<<<<

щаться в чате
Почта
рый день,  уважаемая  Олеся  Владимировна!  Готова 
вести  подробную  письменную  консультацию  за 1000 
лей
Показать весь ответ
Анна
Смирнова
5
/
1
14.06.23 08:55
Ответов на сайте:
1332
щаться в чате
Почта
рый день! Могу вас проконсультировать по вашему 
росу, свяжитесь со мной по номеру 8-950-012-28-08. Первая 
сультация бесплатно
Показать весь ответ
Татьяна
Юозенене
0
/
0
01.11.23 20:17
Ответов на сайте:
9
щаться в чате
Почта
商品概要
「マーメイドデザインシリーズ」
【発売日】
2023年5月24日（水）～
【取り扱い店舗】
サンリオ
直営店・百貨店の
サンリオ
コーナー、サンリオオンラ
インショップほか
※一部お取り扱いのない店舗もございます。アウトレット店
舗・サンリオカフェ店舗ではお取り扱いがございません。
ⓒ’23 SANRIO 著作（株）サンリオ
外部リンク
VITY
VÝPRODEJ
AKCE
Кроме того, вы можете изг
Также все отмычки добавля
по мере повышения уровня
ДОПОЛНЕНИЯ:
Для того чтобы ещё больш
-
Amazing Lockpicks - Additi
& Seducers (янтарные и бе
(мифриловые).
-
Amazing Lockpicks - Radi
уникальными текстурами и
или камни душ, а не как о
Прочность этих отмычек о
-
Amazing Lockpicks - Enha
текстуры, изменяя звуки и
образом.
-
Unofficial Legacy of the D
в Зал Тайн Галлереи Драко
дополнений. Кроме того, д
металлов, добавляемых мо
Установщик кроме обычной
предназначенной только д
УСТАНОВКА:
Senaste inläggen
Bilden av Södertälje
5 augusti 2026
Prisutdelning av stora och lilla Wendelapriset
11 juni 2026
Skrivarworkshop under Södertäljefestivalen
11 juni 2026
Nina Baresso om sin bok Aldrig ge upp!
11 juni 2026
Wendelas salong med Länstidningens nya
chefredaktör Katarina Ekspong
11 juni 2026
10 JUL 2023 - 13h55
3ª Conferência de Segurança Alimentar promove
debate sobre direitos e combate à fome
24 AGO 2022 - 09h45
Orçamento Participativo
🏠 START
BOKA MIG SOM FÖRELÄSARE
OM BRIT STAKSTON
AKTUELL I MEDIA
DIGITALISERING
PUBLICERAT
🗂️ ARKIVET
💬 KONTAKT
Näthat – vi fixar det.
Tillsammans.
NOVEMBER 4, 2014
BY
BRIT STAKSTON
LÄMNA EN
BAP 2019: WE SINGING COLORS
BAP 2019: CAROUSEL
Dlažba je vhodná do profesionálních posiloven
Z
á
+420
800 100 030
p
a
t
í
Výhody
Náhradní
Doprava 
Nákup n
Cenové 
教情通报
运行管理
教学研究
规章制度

>>>>

Return the whole of the data, character for character.

щаться в чате
Почта
рый день,  уважаемая  Олеся  Владимировна!  Готова 
вести  подробную  письменную  консультацию  за 1000 
лей
Показать весь ответ
Анна
Смирнова
5
/
1
14.06.23 08:55
Ответов на сайте:
1332
щаться в чате
Почта
рый день! Могу вас проконсультировать по вашему 
росу, свяжитесь со мной по номеру 8-950-012-28-08. Первая 
сультация бесплатно
Показать весь ответ
Татьяна
Юозенене
0
/
0
01.11.23 20:17
Ответов на сайте:
9
щаться в чате
Почта
商品概要
「マーメイドデザインシリーズ」
【発売日】
2023年5月24日（水）～
【取り扱い店舗】
サンリオ
直営店・百貨店の
サンリオ
コーナー、サンリオオンラ
インショップほか
※一部お取り扱いのない店舗もございます。アウトレット店
舗・サンリオカフェ店舗ではお取り扱いがございません。
ⓒ’23 SANRIO 著作（株）サンリオ
外部リンク
VITY
VÝPRODEJ
AKCE
Кроме того, вы можете изг
Также все отмычки добавля
по мере повышения уровня
ДОПОЛНЕНИЯ:
Для того чтобы ещё больш
-
Amazing Lockpicks - Additi
& Seducers (янтарные и бе
(мифриловые).
-
Amazing Lockpicks - Radi
уникальными текстурами и
или камни душ, а не как о
Прочность этих отмычек о
-
Amazing Lockpicks - Enha
текстуры, изменяя звуки и
образом.
-
Unofficial Legacy of the D
в Зал Тайн Галлереи Драко
дополнений. Кроме того, д
металлов, добавляемых мо
Установщик кроме обычной
предназначенной только д
УСТАНОВКА:
Senaste inläggen
Bilden av Södertälje
5 augusti 2026
Prisutdelning av stora och lilla Wendelapriset
11 juni 2026
Skrivarworkshop under Södertäljefestivalen
11 juni 2026
Nina Baresso om sin bok Aldrig ge upp!
11 juni 2026
Wendelas salong med Länstidningens nya
chefredaktör Katarina Ekspong
11 juni 2026
10 JUL 2023 - 13h55
3ª Conferência de Segurança Alimentar promove
debate sobre direitos e combate à fome
24 AGO 2022 - 09h45
Orçamento Participativo
🏠 START
BOKA MIG SOM FÖRELÄSARE
OM BRIT STAKSTON
AKTUELL I MEDIA
DIGITALISERING
PUBLICERAT
🗂️ ARKIVET
💬 KONTAKT
Näthat – vi fixar det.
Tillsammans.
NOVEMBER 4, 2014
BY
BRIT STAKSTON
LÄMNA EN
BAP 2019: WE SINGING COLORS
BAP 2019: CAROUSEL
Dlažba je vhodná do profesionálních posiloven
Z
á
+420
800 100 030
p
a
t
í
Výhody
Náhradní
Doprava 
Nákup n
Cenové 
教情通报
运行管理
教学研究
规章制度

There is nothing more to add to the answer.